Single by Little Boots
- Released: 3 June 2012
- Recorded: 2012
- Length: 3:51
- Label: Elektra
- Songwriters: Victoria Hesketh; Benjamin Ruttner; James Patterson;
- Producer: the Knocks

Little Boots singles chronology
| "Every Night I Say a Prayer" (2012) | "Headphones" (2012) | "Broken Record" (2013) |

= Headphones (Little Boots song) =

"Headphones" is a song by English singer Little Boots, included on her mixtape Jubilee Disco. To promote the song, Hesketh released a series of clips from the music video in which several people enter a booth and put on a pair of headphones while looking through a pane of glass. It was first released for sale on 3 June 2012 digitally by Elektra Records. "Headphones" was originally intended to be included in Little Boots' second studio album Nocturnes (2013), but was later cut out from the final track listing.

==Critical reception==
Popjustice's critics stated that they enjoyed the song, but were confused by Hesketh's releases and promotion. They compared her earlier career to Kylie Minogue when promoting her debut Hands, but stated that she is acting more like Hot Chip with her releases this time around.

==Music video==
The music video for "Headphones" was directed by Bullion Collective, and premiered on 6 June 2012, on Little Boots's YouTube channel.

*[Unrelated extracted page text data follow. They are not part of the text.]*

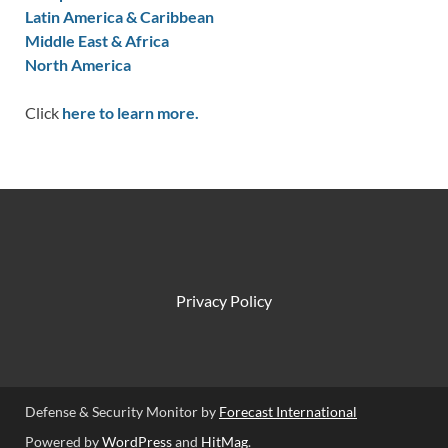
Latin America & Caribbean
Middle East & Africa
North America
Click
here to learn more.
Privacy Policy
Defense & Security Monitor by
Forecast International
Powered by
WordPress
and
HitMag
.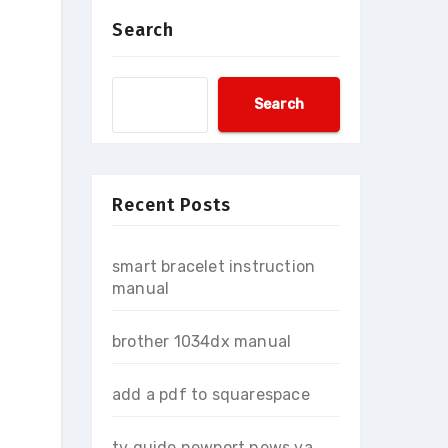
Search
Search
Recent Posts
smart bracelet instruction
manual
brother 1034dx manual
add a pdf to squarespace
tv guide newport news va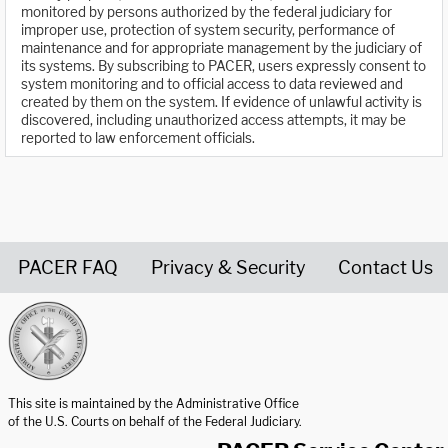
monitored by persons authorized by the federal judiciary for
improper use, protection of system security, performance of
maintenance and for appropriate management by the judiciary of
its systems. By subscribing to PACER, users expressly consent to
system monitoring and to official access to data reviewed and
created by them on the system. If evidence of unlawful activity is
discovered, including unauthorized access attempts, it may be
reported to law enforcement officials.
PACER FAQ
Privacy & Security
Contact Us
United States Courts home page
This site is maintained by the Administrative Office
of the U.S. Courts on behalf of the Federal Judiciary.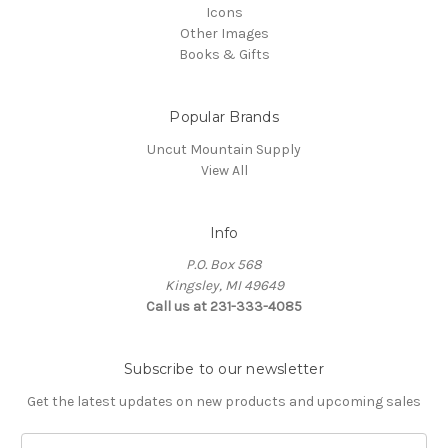
Icons
Other Images
Books & Gifts
Popular Brands
Uncut Mountain Supply
View All
Info
P.O. Box 568
Kingsley, MI 49649
Call us at 231-333-4085
Subscribe to our newsletter
Get the latest updates on new products and upcoming sales
Email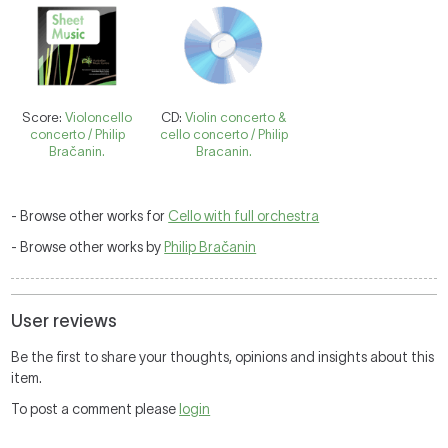
Score:
Violoncello
CD:
Violin concerto &
concerto / Philip
cello concerto / Philip
Bračanin.
Bracanin.
- Browse other works for
Cello with full orchestra
- Browse other works by
Philip Bračanin
User reviews
Be the first to share your thoughts, opinions and insights about this
item.
To post a comment please
login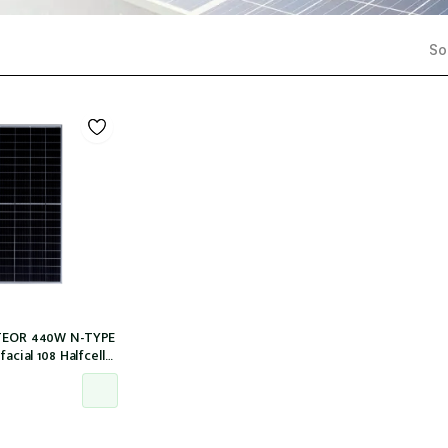
Sor
ETEOR 440W N-TYPE
facial 108 Halfcells
30mm MC4 [IEC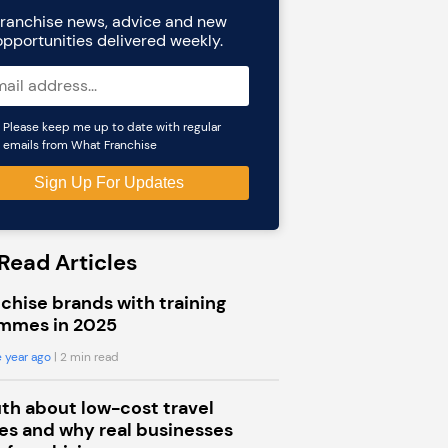
ranchise news, advice and new
opportunities delivered weekly.
Please keep me up to date with regular
emails from What Franchise
Read Articles
chise brands with training
mmes in 2025
 year ago
| 2 min read
uth about low-cost travel
s and why real businesses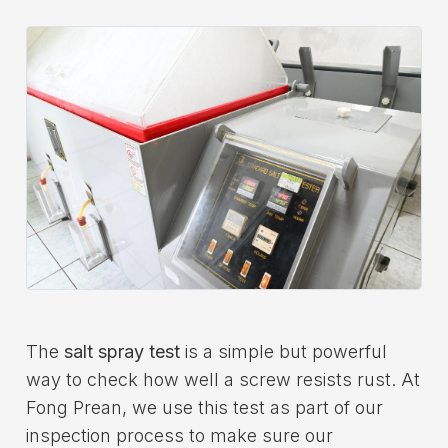
Download
Contact Us
The
salt spray test
is a simple but powerful
way to check how well a screw resists rust. At
Fong Prean, we use this test as part of our
inspection process to make sure our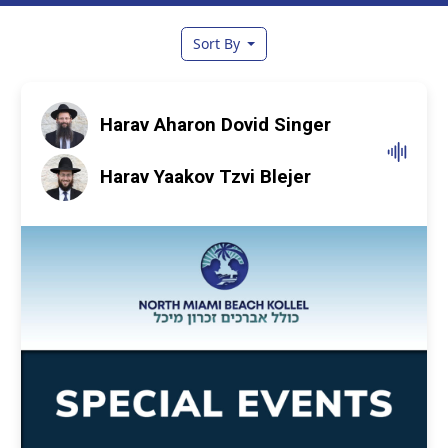
Sort By
Harav Aharon Dovid Singer
Harav Yaakov Tzvi Blejer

Hesketh described the content of the video as people going to a peep show booth, but they wear headphones and listen to music: "The idea is that everyday characters enter a booth and on listening to the song their extrovert selves appear in the reflection, so the song is a way of releasing their inner selves and setting the crazier side of them free... We wanted to create an energetic party atmosphere to fit the song whilst avoiding the cliches of a lot of current club themed videos." She was inspired in part by the film Paris, Texas.

==Track listing==
- Digital EP
1. "Headphones" – 3:52
2. "Headphones" (Todd Edwards Vocal Remix) – 6:02
3. "Headphones" (Todd Edwards Dub Remix) – 5:50
4. "Headphones" (Dmitri From Paris Remix) – 4:03
5. "Headphones" (Ronika Remix) – 3:59

A further official remix by Moon Boots (length 5:19) was issued as a free download on Little Boots' SoundCloud page.